We are at Brussels Charleroi Airport after I have ‘not so gently’, used my paltry French to goad our calm taxi driver into accelerating.
“Rapidement…s’il vous plait!” I lean forward and shriek into his ears.
We finally get to the very secure airport with armed soldiers sauntering about, arms akimbo, their huge guns slung around their shoulders and stiff berets atop their heads.
We have to weave our way around and about to get to the entrance.
I rush to the nearest ATM and withdraw 50 euros as I have insufficient funds on me. Mr Taxi driver doesn’t have change so he begins to ask various eateries and magazine vendors to break the note down.
After about five of his requests for change being turned down; with desolees aplenty and nons, I decide to buy an overpriced cupcake just to get change.

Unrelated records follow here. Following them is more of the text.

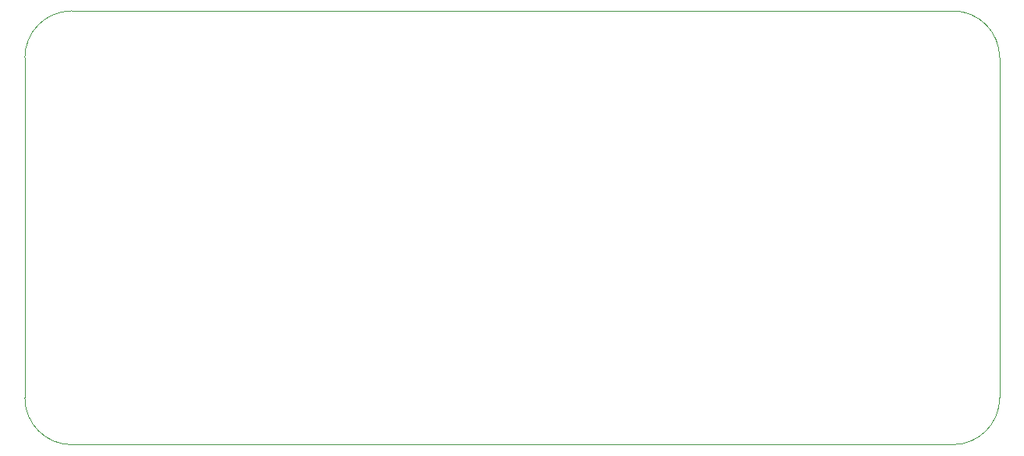
<source format=gbr>
%TF.GenerationSoftware,KiCad,Pcbnew,7.0.7*%
%TF.CreationDate,2024-03-26T15:49:53-05:00*%
%TF.ProjectId,InstrumentsBoard,496e7374-7275-46d6-956e-7473426f6172,rev?*%
%TF.SameCoordinates,Original*%
%TF.FileFunction,Profile,NP*%
%FSLAX46Y46*%
G04 Gerber Fmt 4.6, Leading zero omitted, Abs format (unit mm)*
G04 Created by KiCad (PCBNEW 7.0.7) date 2024-03-26 15:49:53*
%MOMM*%
%LPD*%
G01*
G04 APERTURE LIST*
%TA.AperFunction,Profile*%
%ADD10C,0.100000*%
%TD*%
G04 APERTURE END LIST*
D10*
X23876000Y-68834000D02*
G75*
G03*
X28956000Y-73914000I5080000J0D01*
G01*
X129540000Y-31877000D02*
X129540000Y-68834000D01*
X124460000Y-26797000D02*
X28956000Y-26797000D01*
X23876000Y-68834000D02*
X23876000Y-31877000D01*
X124460000Y-73914000D02*
G75*
G03*
X129540000Y-68834000I0J5080000D01*
G01*
X129540000Y-31877000D02*
G75*
G03*
X124460000Y-26797000I-5080000J0D01*
G01*
X28956000Y-26797000D02*
G75*
G03*
X23876000Y-31877000I0J-5080000D01*
G01*
X124460000Y-73914000D02*
X28956000Y-73914000D01*
M02*

</source>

At that moment, a happy bartender has decided to give him several notes, and I’m quite certain that with the time wasted, our flight may very well be airborne.
We line up at the ticketing desk. With three people ahead and the Sarajevo flight having no reading on the board, I’ve resigned to fate and very ready to make the long journey back home.
A young guy in a hat looking much like the splitting image of Bruno Mars is requesting to jump the queue.
“My gate closes in five minutes,” he says, with a calm I cannot understand.
“Our gate is likely closed,” I blurt out, strangely finding comfort that someone else understands my predicament. It’s like we’re kindred spirits.
“Oh okay,” kindred brother says while taking a step back. “The same problem.”
I urge him to pass and stand ahead of me. “At least you have five minutes to catch your flight.”
When we get to the front of the queue, the airline official sends us to another desk. Groan.
Little Miss Ashley casts me a look of fury. One that says, “Thanks for wasting my day mum!”
The board displaying Sarajevo still doesn’t have any signal yet the official makes a couple of calls. Lo and behold, we can still make it. He asks if we have our luggage checked in. Affirmative, I respond. “We just have carry-ons.”
We have our tickets on app, and the green light signals we’ve been checked in so we proceed.
Suddenly there’s commotion behind me.
“Whose bag in this?” one of the security men shouts in panic.
“Ugh..sorry, that’s mine,” I breathe out when I glance back at my suitcase looking forlorn and solitary.
Shoulders heave in relief. If it was unclaimed, there would be a big hassle, and the people who deactivate bombs would be called to examine it.
Security is busy. Lines of people banging trays onto the conveyor belt, and placing their bags ontop. I skip a couple of lines, meanwhile profusely apologizing as my gate is about to close. The folk in line seem to understand. There are two kinds of travelers; those who arrive painfully early and those who arrive painfully-a-couple-of-minutes before the gate closes.
I know the drill. Jacket off, ipad, laptop and cameras, all in one tray. Our suitcases and bags each in another tray.
I’m ready to go throught the screening.
“Beep beep, beep!!”
The security people have their eyes on me.
I have to get back.
“Your necklaces and bracelets have to be off ma’am.”
I’m now breathing like an overweight hippo that has run a mile, as I hurriedly remove my accessories.
Our luggage is scanned, then the mad rush to place everything back in the suitcases. Little Miss Ashley with her nimble fast fingers helps to order everything. We set suitcases rolling on the ground, grab the holders, then….RUN!
Everyone is busy as I take one last sweeping glance to see we’ve left nothing behind. Clothes, belts, shoes are flying off and landing into trays. Sounds and looks like striptease sessions in a busy market. Security is hawk-eyed. I keep it moving.
The signal for Sarajevo indicates we have to go through customs.
Our passports are stamped and we get through to boarding. There’s a huge crowd waiting to board. Imagine that! Our heart rate normalizes and we catch our breaths.
We purchase some overpriced drinks.
Boarding has begun.
We look forward to Backpacking the Balkans beginning for the second time with Sarajevo. Have you flown through from Brussels Charleroi? How was the experience like for you?